Another problem was the reluctance of some participating clinicians to present cases. In interviews with participants, we found a variety of reasons for this hesitancy. First, some rural participants were intimidated by the number of experts attending and felt they would be revealing their lack of expertise in public. Second, clinicians were too busy to complete the intake forms. Lastly, rural participants occasionally found that there were simply too many opinions provided, some of which were contradictory. We therefore reduced the number of academic specialists at the UW and visited sites more often. During these visits, we encouraged clinicians to present their cases in order to establish trust and open dialogue. We have worked to make both the intake form and the discussions more concise and to give concrete recommendations before moving onto the next case presentation.

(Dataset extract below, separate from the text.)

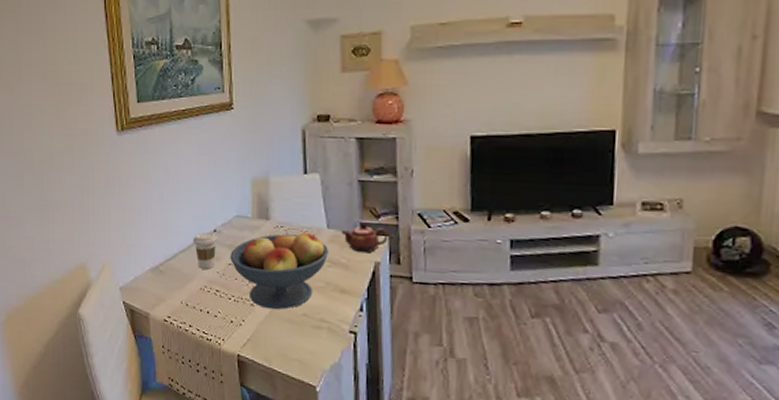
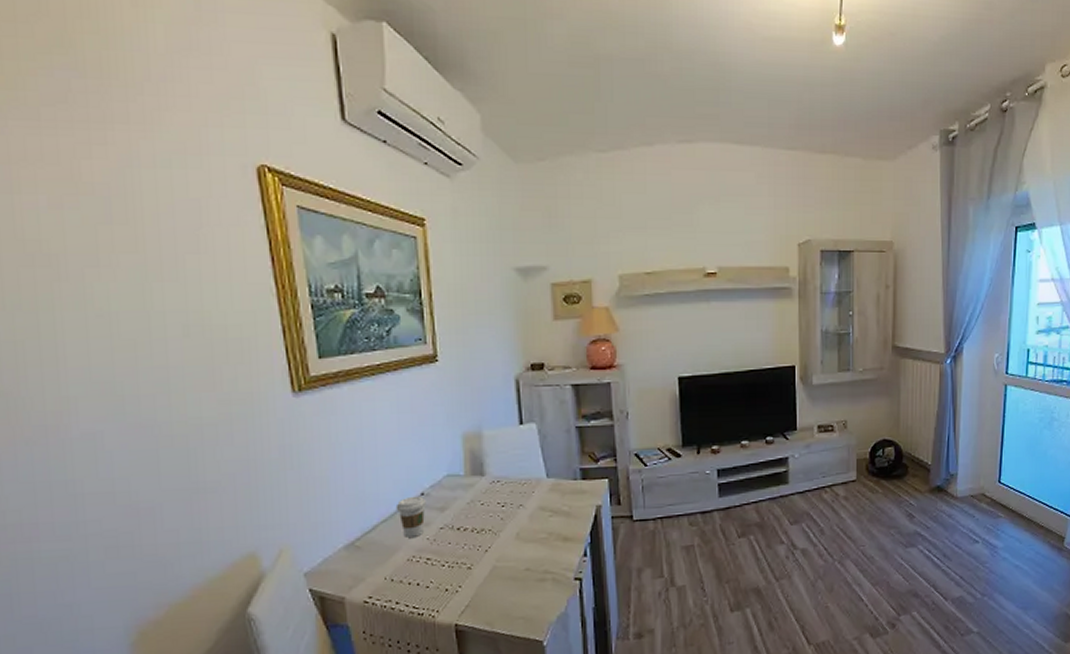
fruit bowl: present [230,231,330,310] -> none [441,484,550,570]
teapot: present [341,222,388,253] -> none [561,468,608,499]

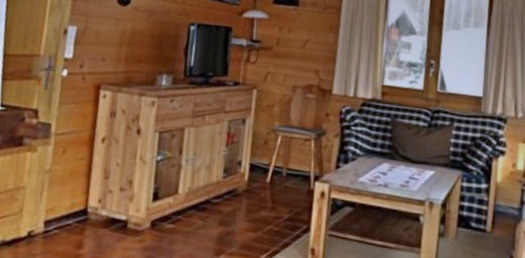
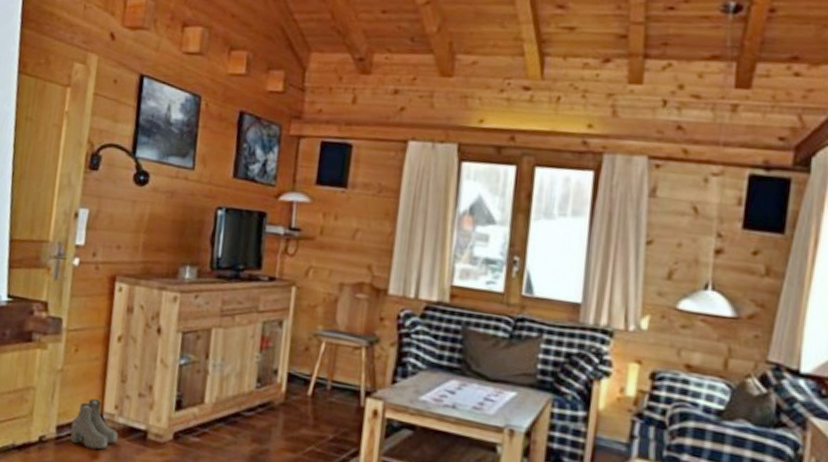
boots: none [57,195,101,241] -> present [70,398,118,450]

A final and continuing challenge is financial sustainability. The project has been funded almost exclusively by grants and eventually these monies will run out. Accordingly, we have worked with third-party payors, such as Medicare and Medicaid, to reimburse both the academic medical centre and participating sites. In New Mexico, several Medicaid managed care organizations have agreed to reimburse both UNM Project ECHO (at a rate of $400 per case) and each participating rural site (at a rate of $150 per case). We continue to work in this area, both to estimate the cost savings and return on investment and to develop a long-term business plan.